DATA EXCERPTS:

============================================================

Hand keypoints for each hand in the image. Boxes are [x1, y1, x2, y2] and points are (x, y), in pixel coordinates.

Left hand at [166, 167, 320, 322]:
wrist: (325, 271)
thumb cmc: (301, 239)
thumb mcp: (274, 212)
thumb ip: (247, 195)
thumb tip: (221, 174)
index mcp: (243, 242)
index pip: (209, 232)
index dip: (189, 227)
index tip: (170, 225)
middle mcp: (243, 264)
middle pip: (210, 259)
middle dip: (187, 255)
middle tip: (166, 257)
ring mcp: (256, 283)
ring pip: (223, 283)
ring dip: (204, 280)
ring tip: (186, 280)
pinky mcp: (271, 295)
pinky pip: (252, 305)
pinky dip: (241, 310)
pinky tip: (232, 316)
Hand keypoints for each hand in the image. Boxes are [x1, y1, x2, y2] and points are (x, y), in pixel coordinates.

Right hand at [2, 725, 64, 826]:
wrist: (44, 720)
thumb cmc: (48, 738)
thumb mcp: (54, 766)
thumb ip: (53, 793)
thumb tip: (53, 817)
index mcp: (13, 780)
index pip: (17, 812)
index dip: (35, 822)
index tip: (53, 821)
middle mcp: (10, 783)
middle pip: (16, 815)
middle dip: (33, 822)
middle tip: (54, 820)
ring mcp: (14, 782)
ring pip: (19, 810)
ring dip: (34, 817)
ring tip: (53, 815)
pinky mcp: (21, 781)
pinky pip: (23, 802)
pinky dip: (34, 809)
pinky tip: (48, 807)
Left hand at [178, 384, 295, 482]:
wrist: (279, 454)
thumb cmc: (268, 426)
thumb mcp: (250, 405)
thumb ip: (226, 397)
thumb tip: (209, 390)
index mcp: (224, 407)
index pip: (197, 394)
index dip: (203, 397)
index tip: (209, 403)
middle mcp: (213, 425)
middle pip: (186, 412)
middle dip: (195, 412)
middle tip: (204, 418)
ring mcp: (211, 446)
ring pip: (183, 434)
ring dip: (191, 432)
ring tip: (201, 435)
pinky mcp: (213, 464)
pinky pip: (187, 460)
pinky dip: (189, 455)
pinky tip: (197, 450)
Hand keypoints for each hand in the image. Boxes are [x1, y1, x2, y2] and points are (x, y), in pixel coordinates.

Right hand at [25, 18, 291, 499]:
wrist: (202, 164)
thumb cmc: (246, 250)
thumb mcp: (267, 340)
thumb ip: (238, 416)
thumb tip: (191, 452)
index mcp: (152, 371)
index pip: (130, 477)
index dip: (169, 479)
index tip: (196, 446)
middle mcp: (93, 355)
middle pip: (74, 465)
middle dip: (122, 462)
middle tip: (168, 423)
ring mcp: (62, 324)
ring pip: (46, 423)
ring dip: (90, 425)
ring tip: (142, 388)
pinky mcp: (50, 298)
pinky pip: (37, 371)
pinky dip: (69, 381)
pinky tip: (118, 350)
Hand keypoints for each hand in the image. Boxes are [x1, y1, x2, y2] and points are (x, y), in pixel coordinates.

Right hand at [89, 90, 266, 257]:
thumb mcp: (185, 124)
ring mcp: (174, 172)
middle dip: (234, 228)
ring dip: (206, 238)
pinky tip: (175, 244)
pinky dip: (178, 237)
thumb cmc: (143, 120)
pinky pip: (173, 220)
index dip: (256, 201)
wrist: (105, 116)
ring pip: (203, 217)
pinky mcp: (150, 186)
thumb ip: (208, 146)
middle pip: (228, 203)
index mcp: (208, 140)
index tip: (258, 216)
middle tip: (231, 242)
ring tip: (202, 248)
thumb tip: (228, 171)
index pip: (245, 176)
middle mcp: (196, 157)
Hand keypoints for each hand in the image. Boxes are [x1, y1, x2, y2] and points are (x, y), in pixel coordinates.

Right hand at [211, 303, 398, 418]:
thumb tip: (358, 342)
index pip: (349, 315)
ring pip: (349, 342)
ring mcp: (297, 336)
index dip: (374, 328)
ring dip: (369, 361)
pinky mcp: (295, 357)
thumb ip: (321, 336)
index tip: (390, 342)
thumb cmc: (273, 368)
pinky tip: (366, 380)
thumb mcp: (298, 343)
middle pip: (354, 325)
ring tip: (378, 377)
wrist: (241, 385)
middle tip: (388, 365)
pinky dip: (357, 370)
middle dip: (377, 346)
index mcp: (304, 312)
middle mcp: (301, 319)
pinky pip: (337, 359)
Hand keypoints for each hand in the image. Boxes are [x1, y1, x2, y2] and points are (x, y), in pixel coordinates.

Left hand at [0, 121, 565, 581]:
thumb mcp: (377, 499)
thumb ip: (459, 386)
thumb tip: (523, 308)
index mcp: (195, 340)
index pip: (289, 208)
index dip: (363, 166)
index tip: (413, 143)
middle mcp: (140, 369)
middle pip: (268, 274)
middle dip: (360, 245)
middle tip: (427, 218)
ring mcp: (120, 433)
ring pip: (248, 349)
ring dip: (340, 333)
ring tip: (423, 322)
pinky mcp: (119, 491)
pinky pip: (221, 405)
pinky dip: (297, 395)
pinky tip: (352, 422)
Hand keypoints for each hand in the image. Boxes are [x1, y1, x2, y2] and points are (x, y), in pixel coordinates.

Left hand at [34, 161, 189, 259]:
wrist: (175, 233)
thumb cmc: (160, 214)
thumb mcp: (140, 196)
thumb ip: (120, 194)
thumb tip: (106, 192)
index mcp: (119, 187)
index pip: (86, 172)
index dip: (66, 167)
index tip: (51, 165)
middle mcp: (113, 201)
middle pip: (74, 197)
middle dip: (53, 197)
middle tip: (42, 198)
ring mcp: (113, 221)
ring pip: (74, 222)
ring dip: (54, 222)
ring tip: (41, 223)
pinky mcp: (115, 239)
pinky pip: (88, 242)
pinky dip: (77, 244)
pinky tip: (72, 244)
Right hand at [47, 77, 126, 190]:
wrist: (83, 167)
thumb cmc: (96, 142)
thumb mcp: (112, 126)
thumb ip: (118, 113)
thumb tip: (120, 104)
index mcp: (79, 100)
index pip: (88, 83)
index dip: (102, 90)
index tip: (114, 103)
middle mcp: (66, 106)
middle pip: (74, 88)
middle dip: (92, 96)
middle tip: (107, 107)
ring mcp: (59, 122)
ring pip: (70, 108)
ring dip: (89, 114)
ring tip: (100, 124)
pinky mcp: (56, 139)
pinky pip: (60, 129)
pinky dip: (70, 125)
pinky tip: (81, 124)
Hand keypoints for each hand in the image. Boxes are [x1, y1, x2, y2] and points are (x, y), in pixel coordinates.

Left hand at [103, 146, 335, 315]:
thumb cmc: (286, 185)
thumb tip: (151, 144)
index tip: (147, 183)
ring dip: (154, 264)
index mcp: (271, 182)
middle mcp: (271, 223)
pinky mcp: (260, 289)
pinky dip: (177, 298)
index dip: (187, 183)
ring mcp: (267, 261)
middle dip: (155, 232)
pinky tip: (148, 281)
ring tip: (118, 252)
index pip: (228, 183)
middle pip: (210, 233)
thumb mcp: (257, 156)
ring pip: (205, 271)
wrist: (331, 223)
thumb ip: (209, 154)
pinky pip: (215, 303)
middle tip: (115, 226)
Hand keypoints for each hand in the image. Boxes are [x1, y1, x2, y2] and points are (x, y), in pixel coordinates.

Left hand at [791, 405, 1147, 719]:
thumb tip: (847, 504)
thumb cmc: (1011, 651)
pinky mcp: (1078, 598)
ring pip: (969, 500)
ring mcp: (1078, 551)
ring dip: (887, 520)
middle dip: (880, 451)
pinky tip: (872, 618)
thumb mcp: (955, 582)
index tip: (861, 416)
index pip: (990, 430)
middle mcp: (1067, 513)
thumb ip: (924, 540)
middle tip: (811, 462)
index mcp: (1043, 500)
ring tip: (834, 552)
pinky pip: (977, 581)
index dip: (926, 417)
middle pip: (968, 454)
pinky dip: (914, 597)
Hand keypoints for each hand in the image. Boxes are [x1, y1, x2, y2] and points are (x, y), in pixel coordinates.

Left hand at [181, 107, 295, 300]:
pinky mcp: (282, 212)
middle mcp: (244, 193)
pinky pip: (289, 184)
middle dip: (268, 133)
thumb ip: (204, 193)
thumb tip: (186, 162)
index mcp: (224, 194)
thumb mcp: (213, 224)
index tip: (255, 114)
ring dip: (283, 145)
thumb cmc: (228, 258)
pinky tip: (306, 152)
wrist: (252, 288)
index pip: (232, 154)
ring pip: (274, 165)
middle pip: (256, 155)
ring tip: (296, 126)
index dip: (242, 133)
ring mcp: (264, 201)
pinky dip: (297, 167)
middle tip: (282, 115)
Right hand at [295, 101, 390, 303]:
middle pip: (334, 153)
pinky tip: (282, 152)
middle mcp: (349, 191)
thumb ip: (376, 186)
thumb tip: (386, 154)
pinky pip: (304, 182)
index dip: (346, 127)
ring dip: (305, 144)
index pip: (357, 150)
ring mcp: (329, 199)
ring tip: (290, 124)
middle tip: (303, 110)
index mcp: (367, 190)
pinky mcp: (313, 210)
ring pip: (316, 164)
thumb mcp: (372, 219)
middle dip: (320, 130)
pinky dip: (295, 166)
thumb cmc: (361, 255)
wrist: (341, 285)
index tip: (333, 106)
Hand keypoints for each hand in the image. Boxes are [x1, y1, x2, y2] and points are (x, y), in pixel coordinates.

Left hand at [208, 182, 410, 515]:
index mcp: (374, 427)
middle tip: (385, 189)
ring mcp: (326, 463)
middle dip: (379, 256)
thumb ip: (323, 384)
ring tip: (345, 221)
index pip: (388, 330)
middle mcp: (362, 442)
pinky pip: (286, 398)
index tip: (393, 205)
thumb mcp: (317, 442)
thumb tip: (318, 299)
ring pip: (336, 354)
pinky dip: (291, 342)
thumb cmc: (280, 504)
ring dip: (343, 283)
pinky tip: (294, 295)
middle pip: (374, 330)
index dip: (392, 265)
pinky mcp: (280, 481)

============================================================

Only the lines above from the line with "middle pip: (968, 454)" to the line with "index pip: (357, 150)", those two lines included, should be reproduced exactly.

middle pip: (968, 454)
pinky dip: (914, 597)
Hand keypoints for each hand in the image. Boxes are [x1, y1, x2, y2] and points are (x, y), in pixel coordinates.

Left hand at [181, 107, 295, 300]:
pinky mcp: (282, 212)
middle mcp: (244, 193)
pinky pip: (289, 184)
middle dip: (268, 133)
thumb ip: (204, 193)
thumb tip: (186, 162)
index mcp: (224, 194)
thumb mcp: (213, 224)
index tip: (255, 114)
ring dip: (283, 145)
thumb cmc: (228, 258)
pinky tip: (306, 152)
wrist: (252, 288)
index pip: (232, 154)
ring pip: (274, 165)
middle pip: (256, 155)
ring tip: (296, 126)
index dip: (242, 133)
ring mcp: (264, 201)
pinky dip: (297, 167)
middle tip: (282, 115)
Right hand at [295, 101, 390, 303]:
middle pip: (334, 153)
pinky tip: (282, 152)
middle mcp: (349, 191)
thumb ip: (376, 186)
thumb tip: (386, 154)
pinky pip: (304, 182)
index dip: (346, 127)
ring dip: (305, 144)
index pip: (357, 150)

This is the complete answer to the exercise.